** Extracted page text data **
=== Section Start ===
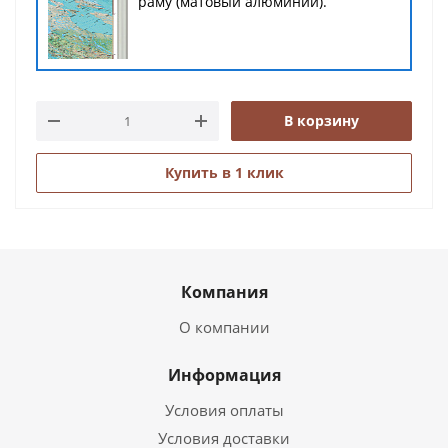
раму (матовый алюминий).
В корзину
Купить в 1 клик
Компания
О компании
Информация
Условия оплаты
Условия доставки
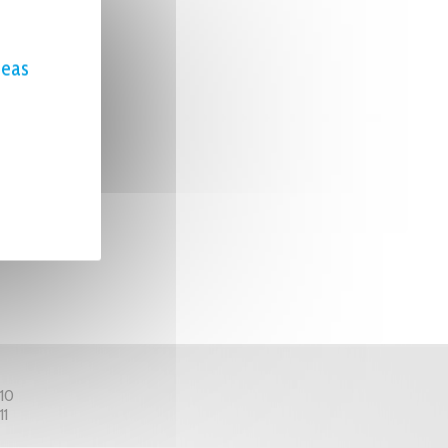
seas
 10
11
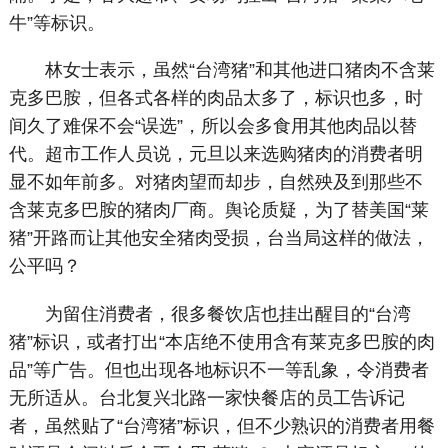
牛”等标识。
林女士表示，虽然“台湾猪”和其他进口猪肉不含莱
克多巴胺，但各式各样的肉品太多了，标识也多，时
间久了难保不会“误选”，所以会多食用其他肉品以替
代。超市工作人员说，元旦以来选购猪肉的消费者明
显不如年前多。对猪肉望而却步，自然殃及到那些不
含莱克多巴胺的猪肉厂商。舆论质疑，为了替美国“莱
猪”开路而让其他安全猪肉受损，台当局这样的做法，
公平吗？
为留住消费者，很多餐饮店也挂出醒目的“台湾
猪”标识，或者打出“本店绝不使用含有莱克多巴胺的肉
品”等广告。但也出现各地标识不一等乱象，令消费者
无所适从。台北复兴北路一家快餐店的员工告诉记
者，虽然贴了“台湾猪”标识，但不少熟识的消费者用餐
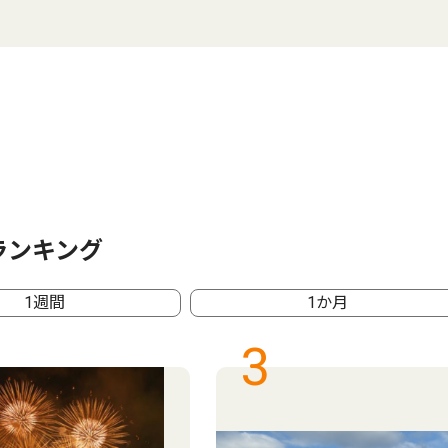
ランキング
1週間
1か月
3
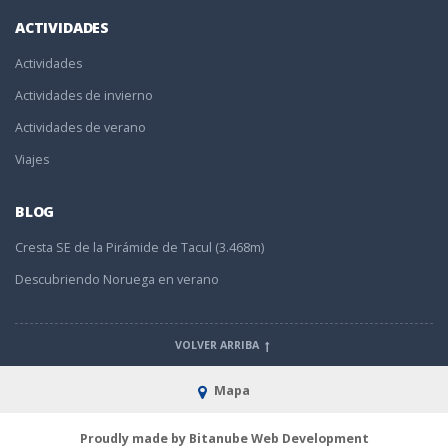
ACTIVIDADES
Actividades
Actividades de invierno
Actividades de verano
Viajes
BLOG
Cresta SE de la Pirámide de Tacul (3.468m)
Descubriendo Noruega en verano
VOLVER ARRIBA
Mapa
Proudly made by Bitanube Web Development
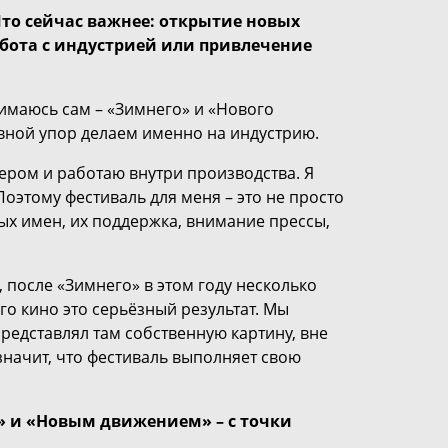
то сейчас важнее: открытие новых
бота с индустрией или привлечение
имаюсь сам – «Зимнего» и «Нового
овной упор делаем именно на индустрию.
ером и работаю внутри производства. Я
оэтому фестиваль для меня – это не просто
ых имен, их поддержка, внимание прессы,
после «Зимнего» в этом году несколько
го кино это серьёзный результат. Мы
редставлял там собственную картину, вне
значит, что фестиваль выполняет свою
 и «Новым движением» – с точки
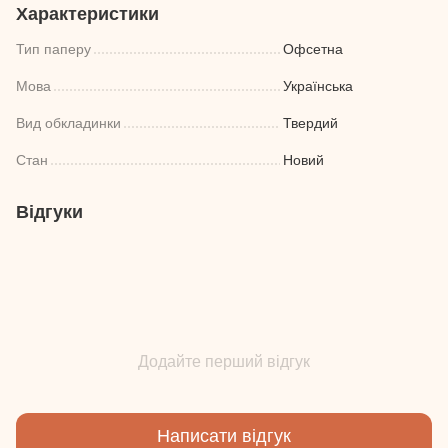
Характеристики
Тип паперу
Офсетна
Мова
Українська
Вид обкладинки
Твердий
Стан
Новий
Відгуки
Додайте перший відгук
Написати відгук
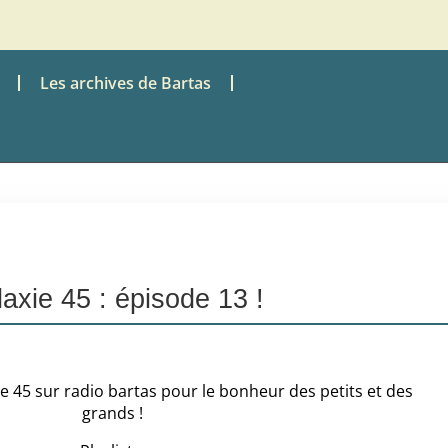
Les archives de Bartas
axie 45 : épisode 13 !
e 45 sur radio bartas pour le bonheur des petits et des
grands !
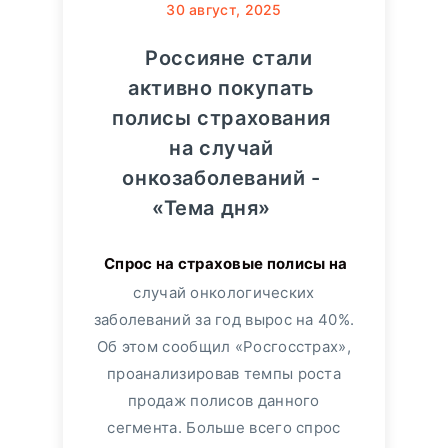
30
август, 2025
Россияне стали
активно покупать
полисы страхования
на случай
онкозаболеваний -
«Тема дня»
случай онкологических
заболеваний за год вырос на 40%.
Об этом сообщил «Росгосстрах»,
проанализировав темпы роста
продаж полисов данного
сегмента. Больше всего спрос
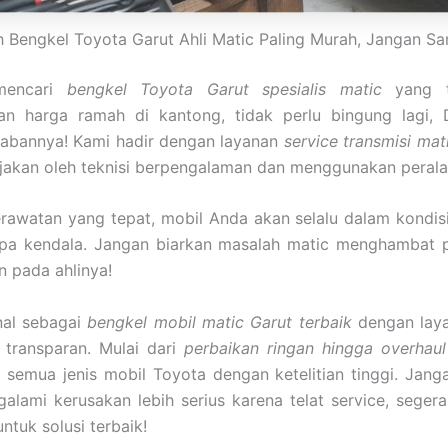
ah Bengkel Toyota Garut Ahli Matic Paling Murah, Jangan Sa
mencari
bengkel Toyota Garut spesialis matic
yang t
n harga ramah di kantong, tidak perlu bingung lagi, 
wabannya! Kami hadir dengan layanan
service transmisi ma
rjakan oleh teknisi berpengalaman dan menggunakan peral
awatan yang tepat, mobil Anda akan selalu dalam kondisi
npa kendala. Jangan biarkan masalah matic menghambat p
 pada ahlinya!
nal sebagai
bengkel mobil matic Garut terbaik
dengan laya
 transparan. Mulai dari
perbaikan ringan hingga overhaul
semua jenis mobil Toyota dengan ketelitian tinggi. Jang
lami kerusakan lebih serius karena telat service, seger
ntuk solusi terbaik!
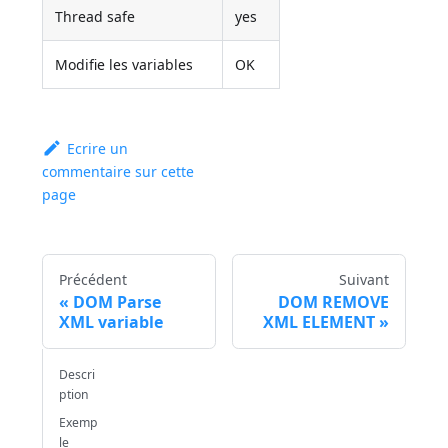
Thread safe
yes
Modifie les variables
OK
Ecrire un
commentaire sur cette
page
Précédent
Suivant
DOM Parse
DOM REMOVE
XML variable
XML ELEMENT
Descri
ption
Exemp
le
=== Section End ===
** Try it **
Starting at the line that contains "bengkel Toyota Garut spesialis matic", transcribe each line through the last one of the entries above, exactly and without pictures.

** Answer to the exercise **
bengkel Toyota Garut spesialis matic
yang t
n harga ramah di kantong, tidak perlu bingung lagi, 
wabannya! Kami hadir dengan layanan
service transmisi ma
rjakan oleh teknisi berpengalaman dan menggunakan peral
awatan yang tepat, mobil Anda akan selalu dalam kondisi
npa kendala. Jangan biarkan masalah matic menghambat p
 pada ahlinya!
nal sebagai
bengkel mobil matic Garut terbaik
dengan laya
 transparan. Mulai dari
perbaikan ringan hingga overhaul
semua jenis mobil Toyota dengan ketelitian tinggi. Jang
lami kerusakan lebih serius karena telat service, seger
ntuk solusi terbaik!
Thread safe
yes
Modifie les variables
OK
Ecrire un
commentaire sur cette
page
Précédent
Suivant
DOM Parse
DOM REMOVE
XML variable
XML ELEMENT
Descri
ption
Exemp
le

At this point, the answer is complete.